I used the Audyssey device and all of the speakers seem to work during the test.

I have a Comcast HD cable box hooked up with the HDMI cord and "cable in" plugged in. I get a picture on the screen, but no sound.

I'm not the most technical, but do have the red, green, blue wires in the back of the projector plugged in. I'm not exactly sure where to plug them into the receiver however. 

Any help would be appreciated. 

Thank you,

Rick


----------



## Anthony (Oct 5, 2006)

Hi there,
We need a bit more information as to how everything is hooked up.

You say the cable box is hooked up with HDMI. Is that to the projector only or does it go to the Onkyo box first and then another HDMI to the projector?

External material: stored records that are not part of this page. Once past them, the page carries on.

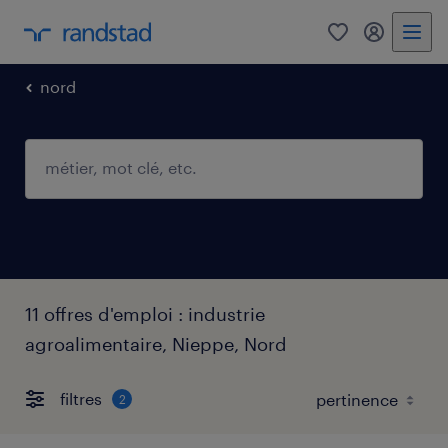
0
mon comp
nord
11 offres d'emploi : industrie
agroalimentaire, Nieppe, Nord
filtres
2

This should help with the troubleshooting a bit. 

Welcome to the Shack!


----------



## rdl80 (Jan 26, 2012)

Thanks for the reply!

I figured it out last night. I was trying to use video cables (oops), which obviously didn't work. Got some optical out cables and it worked great!

The basement is coming along well.... just need to build the wet bar now!

-Rick


----------